## AIM OF THE TASK
Copy out all of the material below, swapping every instance of "team" for "staff" and changing nothing else.
··· DATA
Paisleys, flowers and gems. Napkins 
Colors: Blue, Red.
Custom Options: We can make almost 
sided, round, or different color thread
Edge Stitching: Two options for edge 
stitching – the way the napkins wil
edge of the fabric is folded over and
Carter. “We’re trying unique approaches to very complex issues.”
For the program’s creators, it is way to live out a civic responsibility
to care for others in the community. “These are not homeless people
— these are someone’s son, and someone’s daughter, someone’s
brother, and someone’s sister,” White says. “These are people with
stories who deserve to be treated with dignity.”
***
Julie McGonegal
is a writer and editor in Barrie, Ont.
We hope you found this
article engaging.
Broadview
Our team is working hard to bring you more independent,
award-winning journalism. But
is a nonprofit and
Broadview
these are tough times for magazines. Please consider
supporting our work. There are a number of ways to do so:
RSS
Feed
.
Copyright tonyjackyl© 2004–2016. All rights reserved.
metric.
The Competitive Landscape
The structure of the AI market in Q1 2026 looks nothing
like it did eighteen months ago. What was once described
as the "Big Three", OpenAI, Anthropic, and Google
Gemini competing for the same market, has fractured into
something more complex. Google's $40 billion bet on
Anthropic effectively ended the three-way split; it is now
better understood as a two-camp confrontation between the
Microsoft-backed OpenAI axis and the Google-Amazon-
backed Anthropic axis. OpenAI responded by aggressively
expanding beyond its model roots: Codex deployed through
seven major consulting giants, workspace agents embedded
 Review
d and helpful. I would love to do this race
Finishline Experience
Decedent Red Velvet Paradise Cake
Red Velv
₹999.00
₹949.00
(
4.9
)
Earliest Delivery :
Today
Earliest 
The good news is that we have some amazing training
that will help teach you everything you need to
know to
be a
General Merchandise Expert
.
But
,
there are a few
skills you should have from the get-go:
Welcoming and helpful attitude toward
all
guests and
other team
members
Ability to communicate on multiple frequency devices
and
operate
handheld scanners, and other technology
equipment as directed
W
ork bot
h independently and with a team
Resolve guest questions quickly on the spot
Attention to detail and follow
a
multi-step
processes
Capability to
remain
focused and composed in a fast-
······
## YOUR SOLUTION
Paisleys, flowers and gems. Napkins 
Colors: Blue, Red.
Custom Options: We can make almost 
sided, round, or different color thread
Edge Stitching: Two options for edge 
stitching – the way the napkins wil
edge of the fabric is folded over and
Carter. “We’re trying unique approaches to very complex issues.”
For the program’s creators, it is way to live out a civic responsibility
to care for others in the community. “These are not homeless people
— these are someone’s son, and someone’s daughter, someone’s
brother, and someone’s sister,” White says. “These are people with
stories who deserve to be treated with dignity.”
***
Julie McGonegal
is a writer and editor in Barrie, Ont.
We hope you found this
article engaging.
Broadview
Our staff is working hard to bring you more independent,
award-winning journalism. But
is a nonprofit and
Broadview
these are tough times for magazines. Please consider
supporting our work. There are a number of ways to do so:
RSS
Feed
.
Copyright tonyjackyl© 2004–2016. All rights reserved.
metric.
The Competitive Landscape
The structure of the AI market in Q1 2026 looks nothing
like it did eighteen months ago. What was once described
as the "Big Three", OpenAI, Anthropic, and Google
Gemini competing for the same market, has fractured into
something more complex. Google's $40 billion bet on
Anthropic effectively ended the three-way split; it is now
better understood as a two-camp confrontation between the
Microsoft-backed OpenAI axis and the Google-Amazon-
backed Anthropic axis. OpenAI responded by aggressively
expanding beyond its model roots: Codex deployed through
seven major consulting giants, workspace agents embedded
 Review
d and helpful. I would love to do this race
Finishline Experience
Decedent Red Velvet Paradise Cake
Red Velv
₹999.00
₹949.00
(
4.9
)
Earliest Delivery :
Today
Earliest 
The good news is that we have some amazing training
that will help teach you everything you need to
know to
be a
General Merchandise Expert
.
But
,
there are a few
skills you should have from the get-go:
Welcoming and helpful attitude toward
all
guests and
other staff
members
Ability to communicate on multiple frequency devices
and
operate
handheld scanners, and other technology
equipment as directed
W
ork bot
h independently and with a staff
Resolve guest questions quickly on the spot
Attention to detail and follow
a
multi-step
processes
Capability to
remain
focused and composed in a fast-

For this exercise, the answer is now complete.